The next time Dancing Queen comes on – and a herd of 50 something’s, 8 year olds, 23 year olds and the ironic 41’ers charge the wedding dance floor, the old model of social memory is at work in the new world – a linear pass the parcel of collective and compounding memories, feelings, in the context of multiple pieces of data embracing occasion, company, personal fulfillment and development, fluid time and fixed geographies.

The same one that amortises their elder’s wisdoms in a box, repeats parental aphosrisms and behavioural tics. Where the work ethics and behaviours of 3 hundred years ago have been passed from Tofflers First Wave to the Second to the beginning of the third with everyone using the mistakes of the past to try and reset the opportunities of the future in an evolutionary line.

But now, where ABBA, the classic concepts like anamnesis and our 21st century multi-dimensional and multi-existence models of social memory meet, playing out across our twittering Id Ego i – pads, there’s something altogether new and far more complex happening.

Social memory is fracturing at light speed into a hydra of persona channels – the social memory as embraced in the virtual world will evolve in a different manner to its real world cousins. The social memory of gamers will have both gamer specific dimensions as well as real world ones. The time machine of music and the ever referable digital filing systems of the cloud will create a fractured concept of temporal existence.

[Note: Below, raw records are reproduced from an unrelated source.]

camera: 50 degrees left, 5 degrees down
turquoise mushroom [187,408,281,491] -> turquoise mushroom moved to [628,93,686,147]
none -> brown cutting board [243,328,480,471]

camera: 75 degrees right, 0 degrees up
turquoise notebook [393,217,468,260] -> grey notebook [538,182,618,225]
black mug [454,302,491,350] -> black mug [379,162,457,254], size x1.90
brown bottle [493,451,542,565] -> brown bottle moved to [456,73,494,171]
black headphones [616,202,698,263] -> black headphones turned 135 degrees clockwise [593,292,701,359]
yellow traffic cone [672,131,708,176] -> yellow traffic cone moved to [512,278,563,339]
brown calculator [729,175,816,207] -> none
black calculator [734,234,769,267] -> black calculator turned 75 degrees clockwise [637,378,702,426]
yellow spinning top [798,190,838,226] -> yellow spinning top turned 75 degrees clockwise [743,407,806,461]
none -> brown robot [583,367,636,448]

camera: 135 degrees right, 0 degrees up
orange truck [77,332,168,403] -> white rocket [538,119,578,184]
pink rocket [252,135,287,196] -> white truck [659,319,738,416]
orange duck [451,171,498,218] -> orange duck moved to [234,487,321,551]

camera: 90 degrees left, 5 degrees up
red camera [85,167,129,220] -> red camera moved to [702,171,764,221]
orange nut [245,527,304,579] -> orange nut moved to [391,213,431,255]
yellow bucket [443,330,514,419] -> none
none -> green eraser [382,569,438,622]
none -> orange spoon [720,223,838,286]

This is no different to what was before – just multiplied. Young men who went to war developed a parallel social memory to those of the families at home. Exclusive of of but not inextricable to the everyday lives they returned to. One they could reach in and out of as they needed to. The same stands for us. But we tend to be reaching into our parallel social memory not of trenches, gas, camaraderie, distress and man’s inhumanity to man – but that of hot dog and champagne restaurant reviews and download recommendations from last year and an blog archive!

And Philosophy, truncated by the new concepts of existence, the socially networked virtual landscape and the multiple life-strands technology offers us outside the old linear temporally locked life span, is being jugged, butter patted, creamed and squeezed through the piping gun to spell out something new: but what?

Money Money Money? SOS? Take A Chance? Dum Dum Diddle? 0r Bang-A-Boomerang?